Many Democrats, along with public health and civil rights groups, note that harsh sentences for fentanyl-related drugs have driven up incarceration rates and disproportionately affected people of color. They argue that further criminalizing them will only worsen the crisis and have called for a public health response including better public education, more addiction treatment and recovery services, as well as overdose prevention.

The White House last week came out in support of the House bill, while urging that Congress consider its other recommendations, including narrower mandatory minimum sentences that would apply only to cases in which the substance could be linked to death or serious bodily injury.

But on the House floor on Thursday, Representative Frank Pallone Jr. of New Jersey, the top Democrat on the Energy and Commerce Committee, broadly denounced the G.O.P. bill, calling it “one-sided” and a futile attempt “to incarcerate our way out of a public health crisis.”

“This war on drugs — mandatory sentencing, incarcerate everybody — has not worked,” Mr. Pallone said. “It didn’t work on other drugs.”

Still, a large group of Democrats, some of them from competitive districts, lined up in support of the measure, eager to show they were working to tackle the synthetic opioid crisis at a time when Republicans have attempted to portray their party as weak on the issue.

Representative Angie Craig of Minnesota, one of the 74 Democrats to cross party lines and support the bill, said she was “not going to let perfect be the enemy of good here.”

“We’ve got an American crisis here at hand, and I think what you saw from the White House is that they recognize this is a crisis,” Ms. Craig said, noting Thursday’s bill “is what can pass the House, and we’ll see what happens in the Senate.”
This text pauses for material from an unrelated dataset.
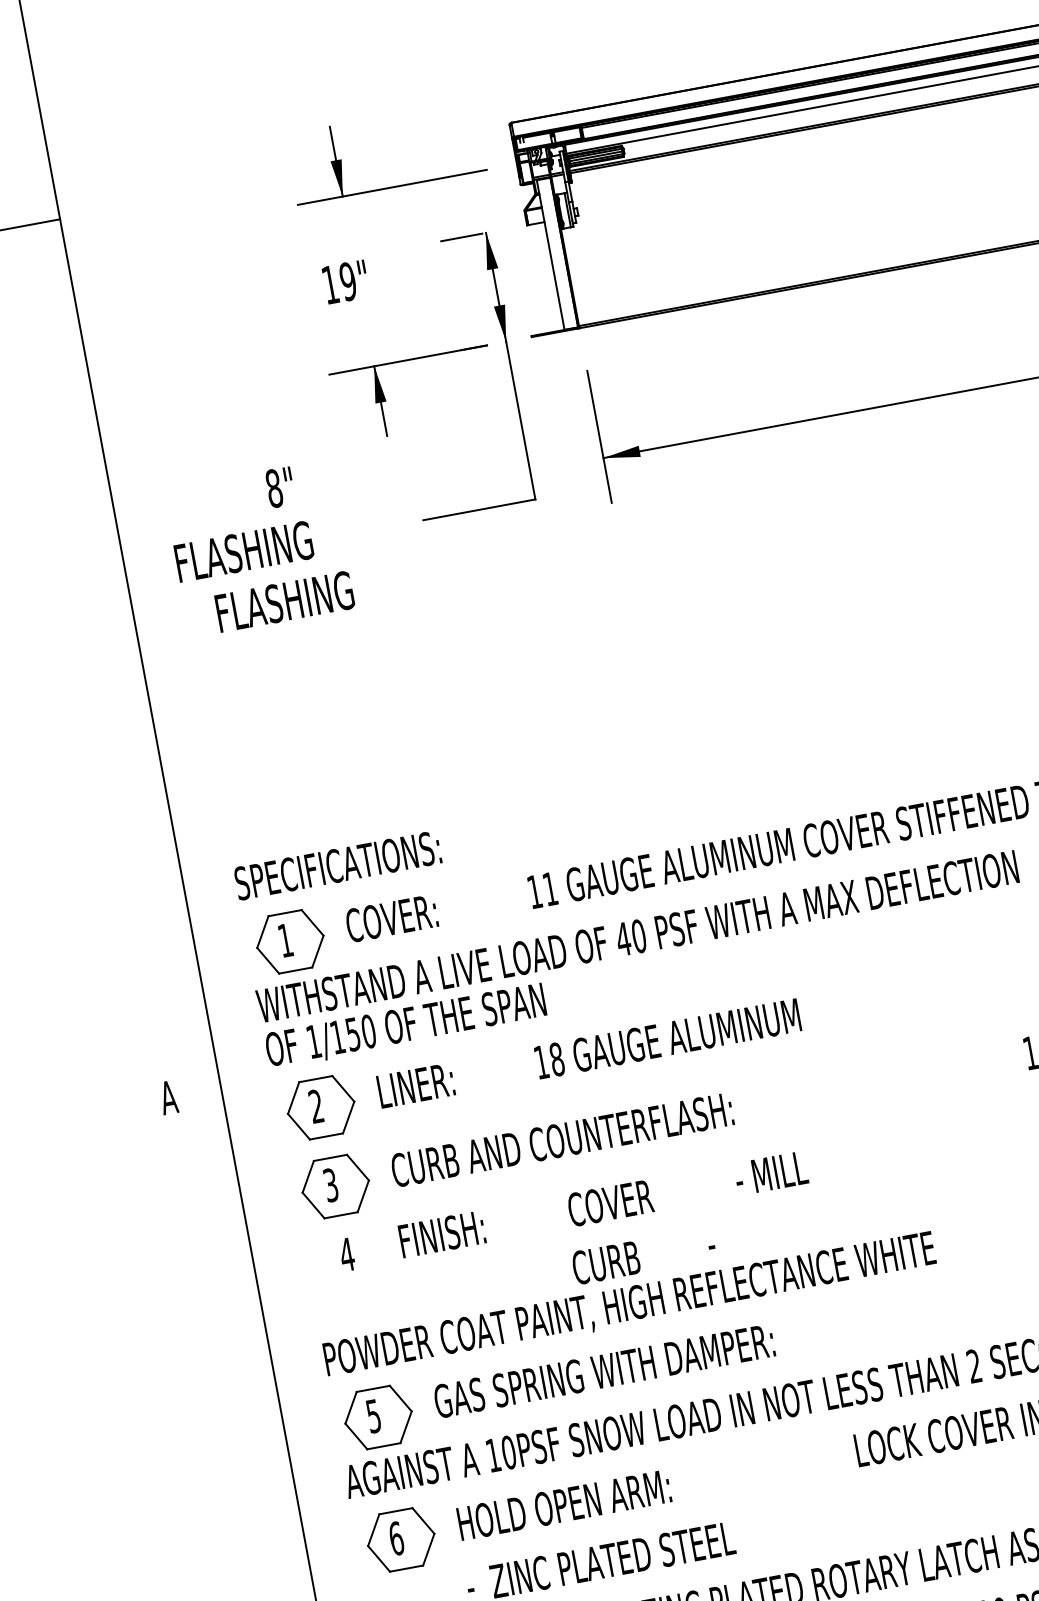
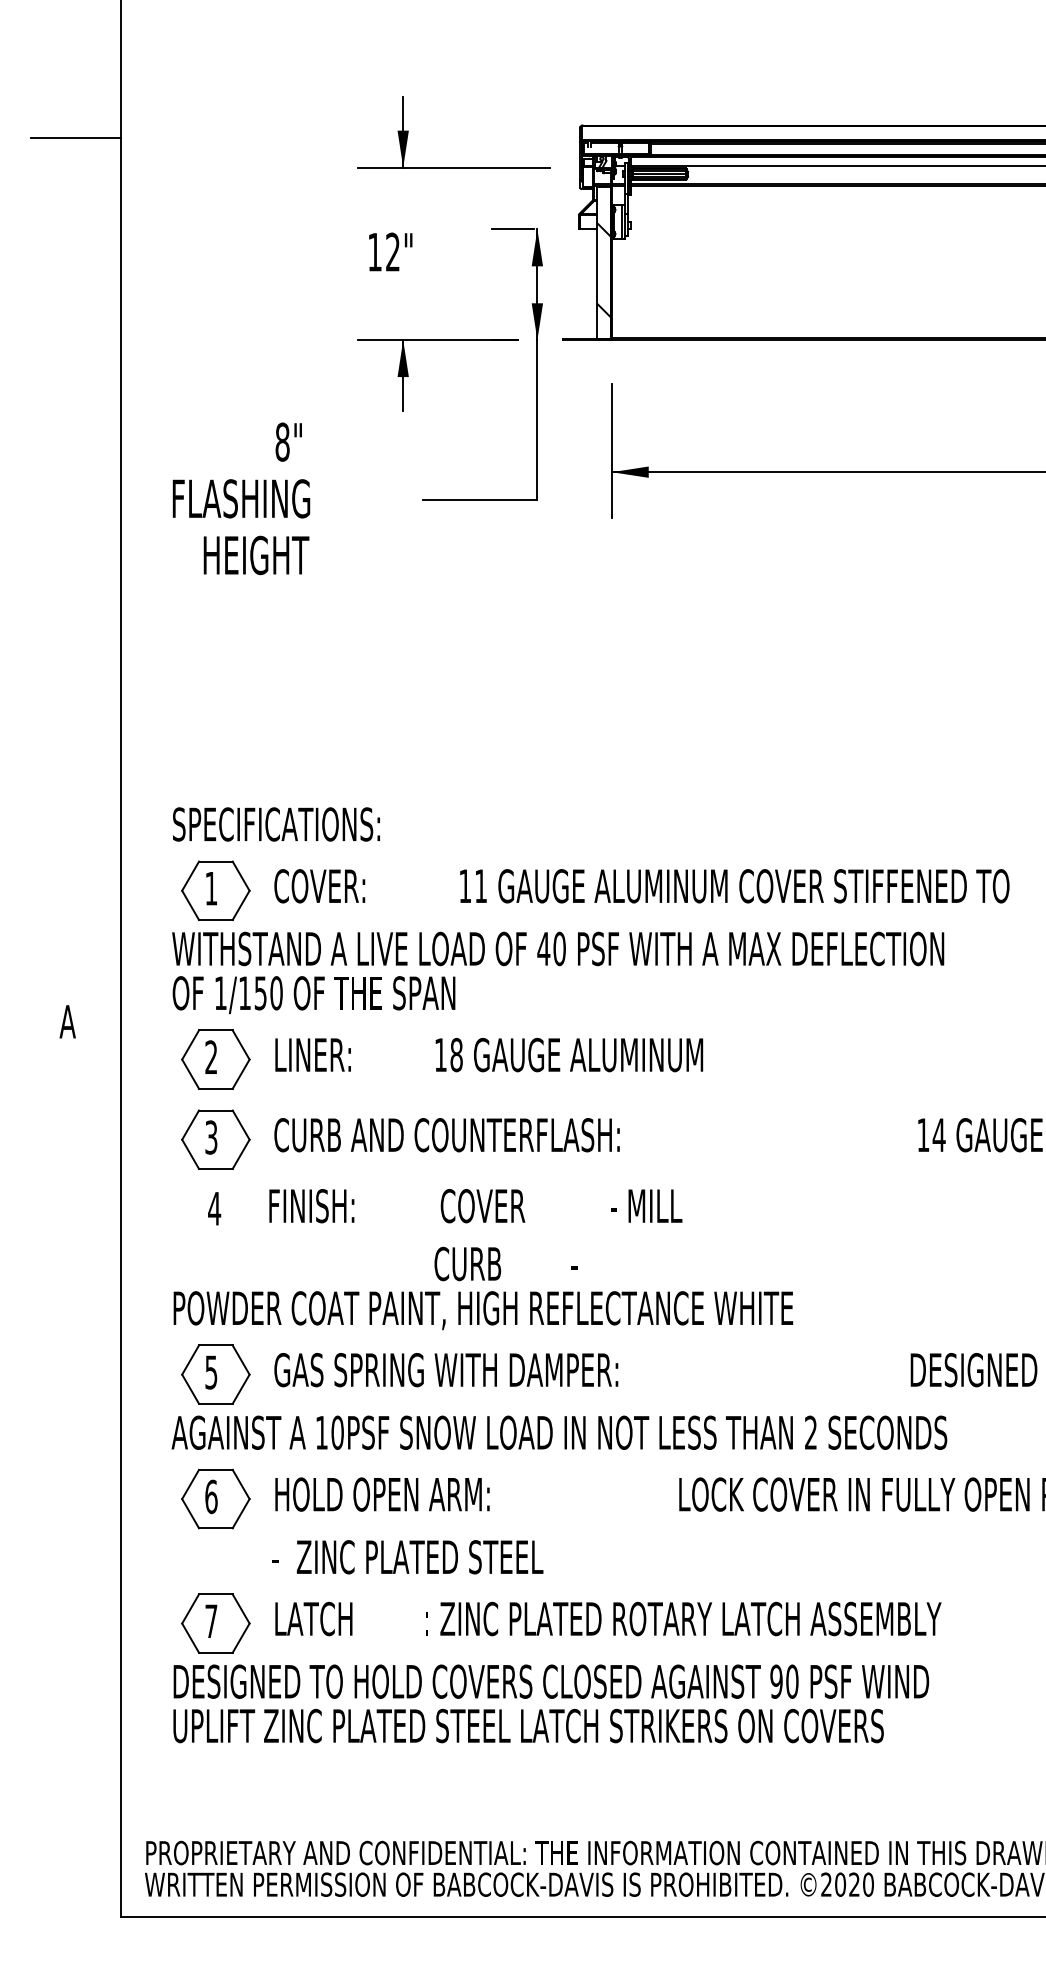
hatch: (558, 260) -> (603, 269), added
text: (347, 281) -> (392, 251), 19" -> 12"
text: (285, 601) -> (273, 555), FLASHING -> HEIGHT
The debate was just the latest and most focused fight to play out over fentanyl in Congress, where the synthetic opioid crisis has featured prominently in other politically charged policy battles, such as how to address rising threats from China, and a bitter standoff over border security and immigration. Republicans in particular have frequently cited the surge of fentanyl-related deaths across the country as a reason to clamp down on immigration and impeach Alejandro N. Mayorkas, the homeland security secretary, even though the bulk of such drugs are brought in through ports of entry by U.S. citizens.

Under Schedule I, a person caught trafficking 10 grams of fentanyl would receive a minimum prison sentence of five years, while a person carrying 100 grams would receive a minimum sentence of 10 years. According to the Drug Enforcement Administration, with some fentanyl analogues, a few milligrams can be a deadly dose.
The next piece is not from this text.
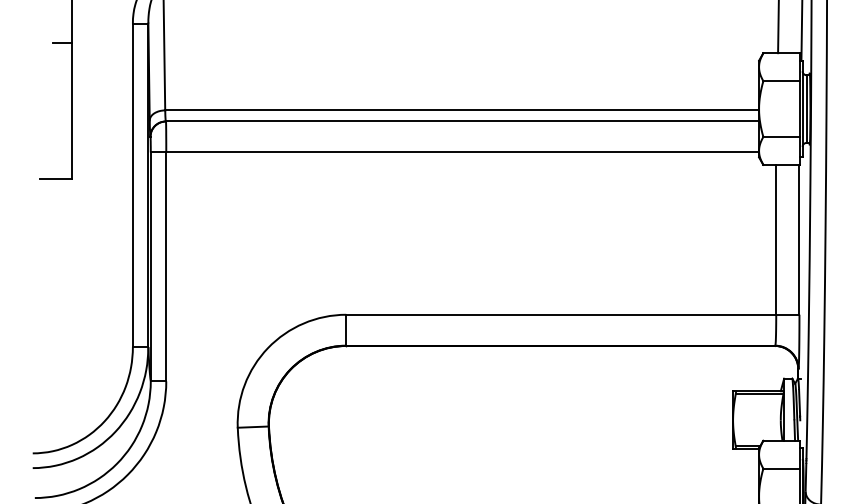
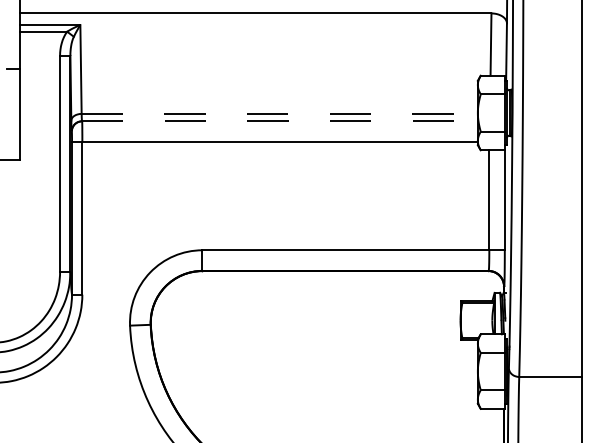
line: (463, 109) -> (280, 113), solid -> dashed
line: (461, 121) -> (279, 121), solid -> dashed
The legislation makes exceptions for drugs already listed elsewhere — such as fentanyl itself, which, as an ingredient in various federally approved medicines, appears on Schedule II — and for institutions researching fentanyl analogues for potential beneficial use.

But Democrats raised concern that the bill contains no instructions for delisting fentanyl-related drugs later found to be beneficial, or reducing or vacating the sentences of people convicted of related offenses.

A companion bill in the Senate so far has only Republican backing, and Democratic leaders were unsure how many of their members might back the effort — particularly after the White House statement supporting it.

The administration has proposed coupling the permanent Schedule I designation of fentanyl-related drugs with the narrower application of the mandatory minimum sentences, as well as a mechanism for delisting fentanyl-related drugs discovered to have medicinal properties and for reducing or vacating any related criminal sentences. It has also called for a study of how the permanent scheduling would affect research, civil rights and the illicit production and trafficking of fentanyl analogues.

Many of those proposals have been included in bipartisan bills still pending in Congress.